Let’s start with my lack of empathy. A few years ago whenever I heard someone talk about their child having a cold or being sick there was a part of me that muttered “oh puh-lease!  That’s nothing.  You have no idea how lucky you are”.

I couldn’t listen to their stories, I didn’t understand what that was like: to see your child healthy one moment and then suddenly change and become sick.  My baby was sick all the time.  I couldn’t relate. I had no empathy for them.

It took a little patience on my part (and isolating myself from other people and feeling pretty alone, to be honest) for me to realise that we do have something in common: being a parent of a child who is sick.

Every parent worries. It’s never nice when your kids are sick.  I don’t mean just the cleaning up the puke and poop. Seeing your child in pain, with a fever, knowing that you have done all you can and you still can’t take away their pain. These are the really crappy moments.

So, although I don’t know what your life is like when your child is healthy and ok most of the time, I do know what it is like to see my child suffer so I offer you my empathy, parent to parent.

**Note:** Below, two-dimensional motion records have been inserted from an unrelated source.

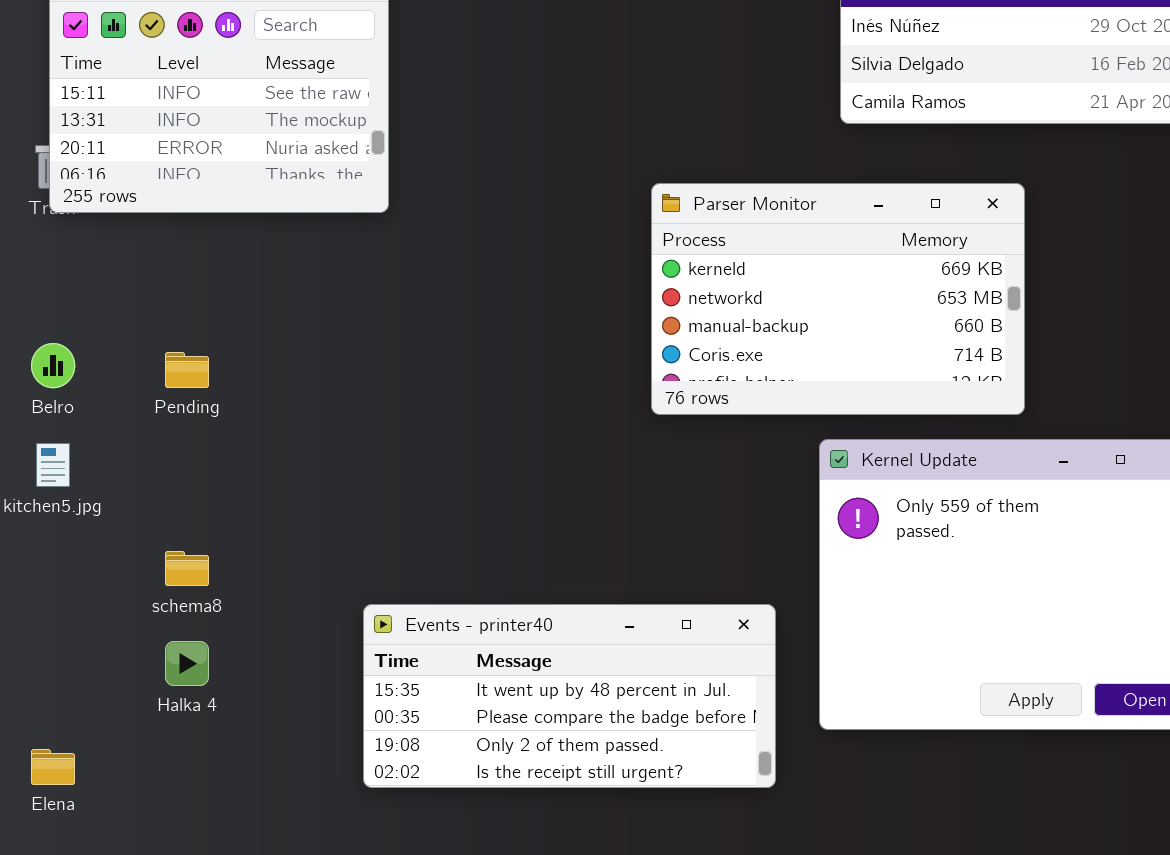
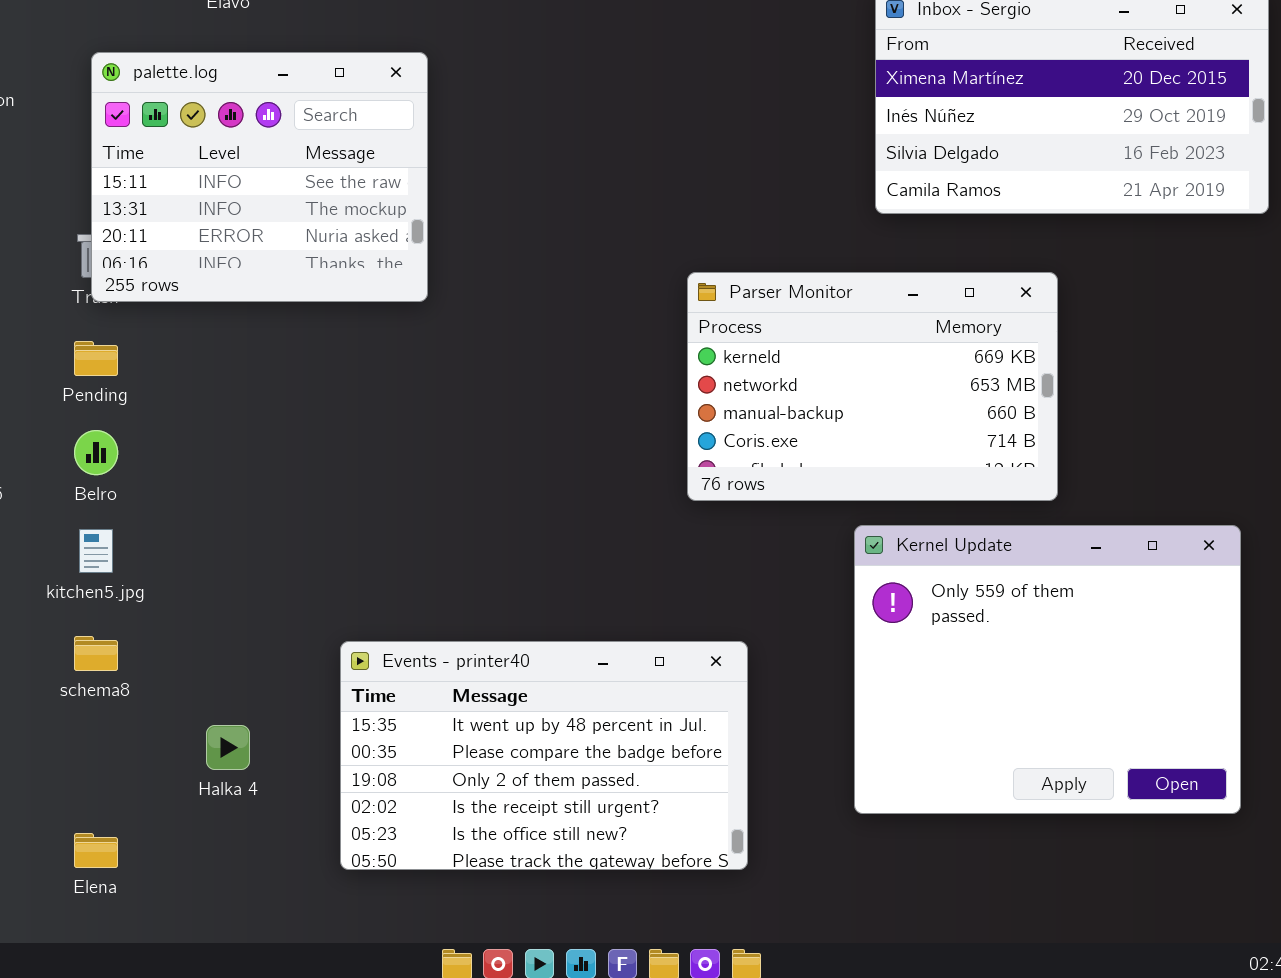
Pending: [165,352,209,388] -> [74,341,118,376], moved
schema8: [165,551,209,586] -> [74,636,118,671], moved
Events - printer40: [363,604,776,788] -> [340,641,748,870], moved, resized

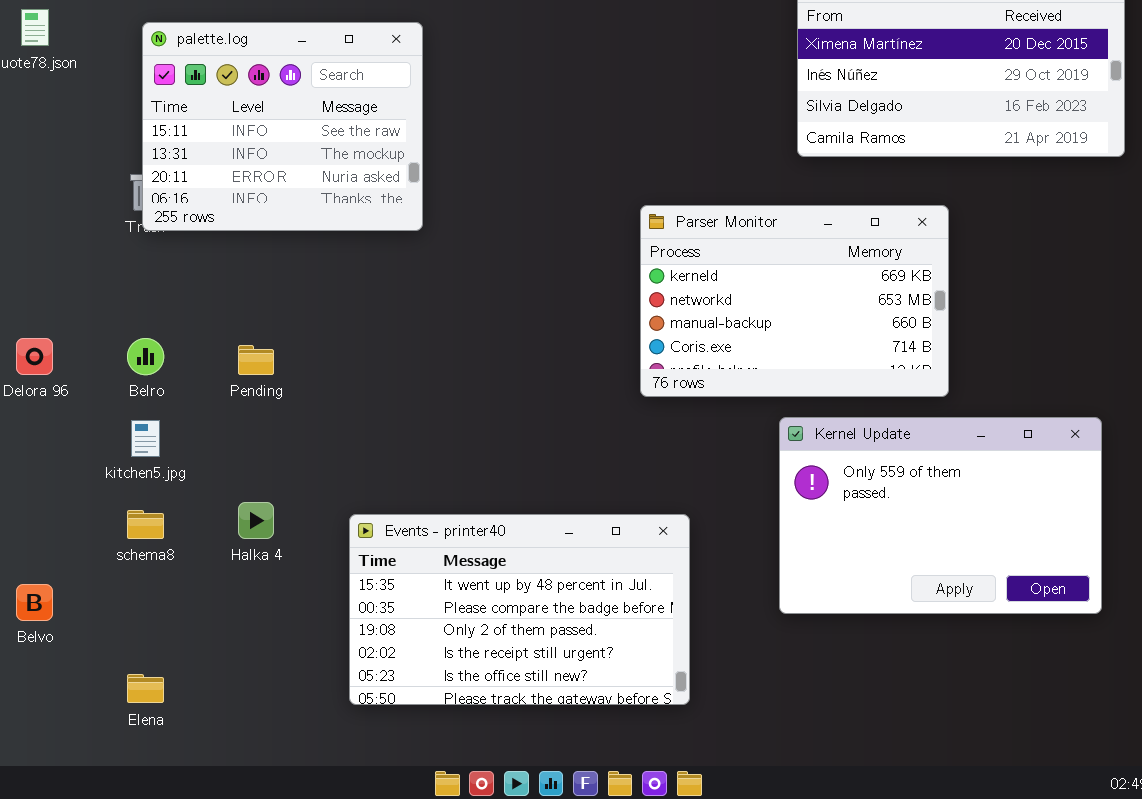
Pending: [74,341,118,376] -> [238,345,274,375], moved
Kernel Update: [854,525,1241,814] -> [779,417,1102,614], resized
Halka 4: [206,725,250,770] -> [238,502,274,539], moved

In honour of Rare Disease Day I ask you to offer your empathy to all those people who have a rare disease.  You may not know what their disease is or what impact it has on their lives or even how much harder life is for them. But you do know what it is like to get sick or look after a sick child. You can relate, you can empathise.

Let them know that.

p.s. it’s not sympathy we are looking for, just some understanding.